Oraçoens gratulatorias na feliz vinda da muita alta e muito poderosa rainha da Gram Bretanha, compostas e recitadas na igreja da Divina Providencia á nobreza de Portugal nas trez ultimas tardes do mez de janeiro de 1693 pelo padre D. Raphael Bluteau.

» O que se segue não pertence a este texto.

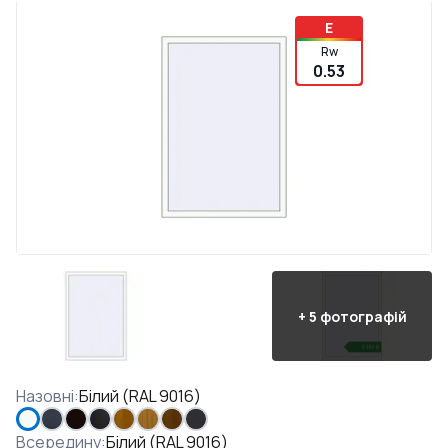
E
Rw
0.53
+
5
фотографій
Назовні
:
Білий (RAL 9016)
Всередину
:
Білий (RAL 9016)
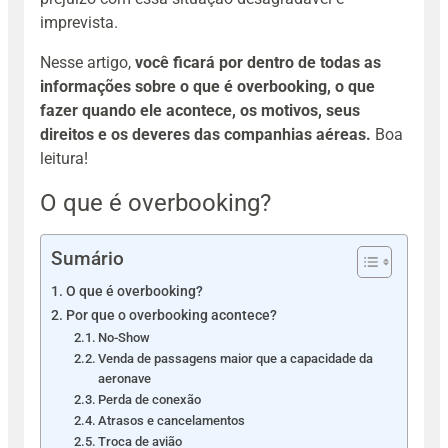
imprevista.
Nesse artigo,
você ficará por dentro de todas as
informações sobre o que é overbooking, o que
fazer quando ele acontece, os motivos, seus
direitos e os deveres das companhias aéreas.
Boa
leitura!
O que é overbooking?
Sumário
O que é overbooking?
Por que o overbooking acontece?
No-Show
Venda de passagens maior que a capacidade da
aeronave
Perda de conexão
Atrasos e cancelamentos
Troca de avião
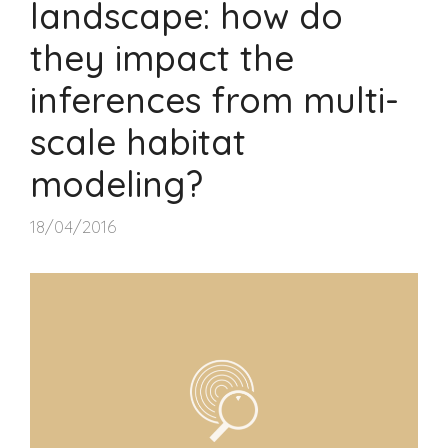
landscape: how do
they impact the
inferences from multi-
scale habitat
modeling?
18/04/2016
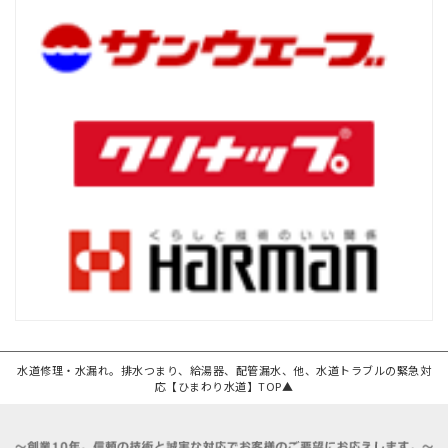
水道修理・水漏れ。排水つまり、給湯器、配管漏水、他、水道トラブルの緊急対
応【ひまわり水道】TOP▲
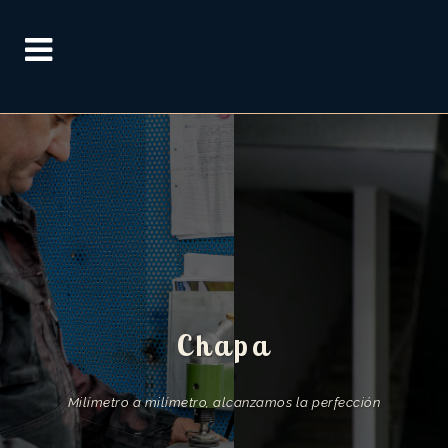
Chapa
Milímetro a milímetro, alcanzamos la perfección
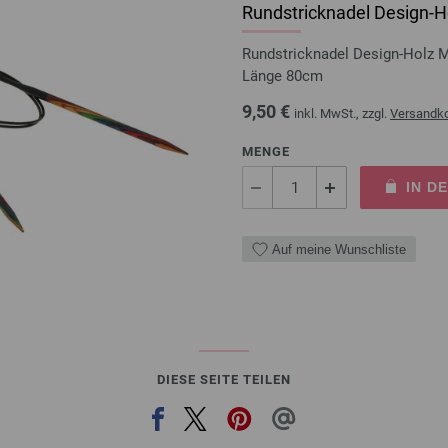
Rundstricknadel Design-Ho
Rundstricknadel Design-Holz 
Länge 80cm
9,50 €
inkl. MwSt., zzgl.
Versandk
MENGE
IN D
Auf meine Wunschliste
DIESE SEITE TEILEN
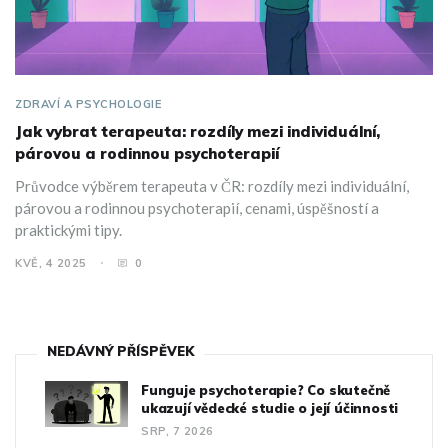
ZDRAVÍ A PSYCHOLOGIE
Jak vybrat terapeuta: rozdíly mezi individuální,
párovou a rodinnou psychoterapií
Průvodce výběrem terapeuta v ČR: rozdíly mezi individuální,
párovou a rodinnou psychoterapií, cenami, úspěšností a
praktickými tipy.
KVĚ, 4 2025
0
NEDÁVNÝ PŘÍSPĚVEK
Funguje psychoterapie? Co skutečně
ukazují vědecké studie o její účinnosti
SRP, 7 2026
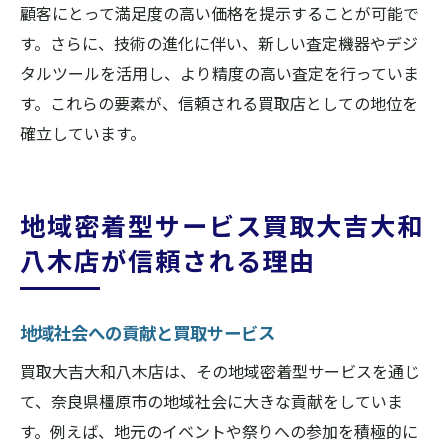
顧客にとって満足度の高い価格を提示することが可能で
す。さらに、技術の進化に伴い、新しい査定機器やデジ
タルツールを活用し、より精度の高い査定を行っていま
す。これらの要素が、信頼される買取店としての地位を
確立しています。
地域密着型サービス買取大吉大和
八木店が信頼される理由
地域社会への貢献と買取サービス
買取大吉大和八木店は、その地域密着型サービスを通じ
て、奈良県橿原市の地域社会に大きな貢献をしていま
す。例えば、地元のイベントや祭りへの参加を積極的に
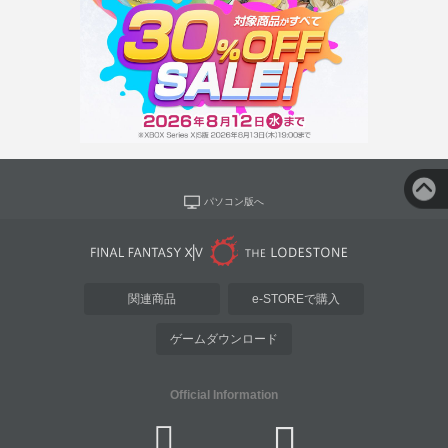
パソコン版へ
関連商品
e-STOREで購入
ゲームダウンロード
Official Information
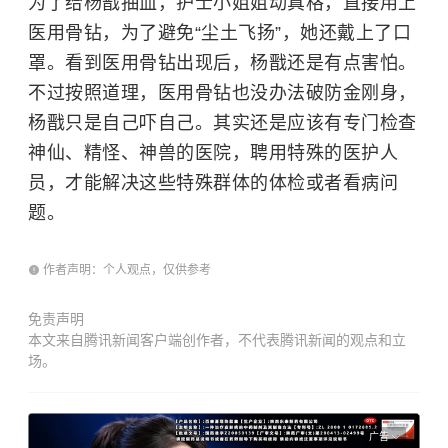
为了给杨戬抽血，护士小姐姐动真格，直接用上
医用骨钻，为了避免“尘土飞扬”，她还戴上了口
罩。看到医用骨钻出现后，杨戬还是有点害怕。
不过按照道理，医用骨钻也没办法破防金刚身，
杨戬只是自己吓自己。其实还是应该有专门检查
神仙、精怪、神兽的医院，聘用特殊的医护人
员，才能解决这些特殊群体的体检或者看病问
题。
作者声明：个人观点，仅供参考
免责声明
本文来自腾讯新闻客户端创作者，不代表腾讯新闻的观点和立
场。
广告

Lisboa, 1693.

Seis annos depois, apparecia um folheto em latim, Agilulphus, impresso em Evora, cujo argumento é o seguinte: Agilulfo, rei da Lombardia, idólatra e perseguidor dos christãos, feito christão pelas orações e industria de sua esposa, a rainha Teodolinda.

Este opusculo allude ao passamento de Carlos II, que, como conta Macaulay na sua History of England, morreu reconciliado com a igreja catholica, graças á piedosa intervenção da rainha e do conde de Castel-Melhor.

Fallece em Lisboa D. Catharina de Bragança, em 31 de dezembro de 1705, e os gemidos saudosos da poesia palaciana não se fazem esperar.

Gemidos saudosos entre a illustre e luctuosa côrte de Lisboa, e o poderoso e sentido reino de Inglaterra: aquella lamentando defunta a sua venerada Infante, e esta suspirando morta a sua melhor rainha a serenissima senhora D. Catharina, por Pedro de Azevedo Tojal. Lisboa, 1706.

Pobre rainha! como se lhe não bastasse soffrer um marido leviano, toda a sua vida teve que aturar os poetas lisongeiros!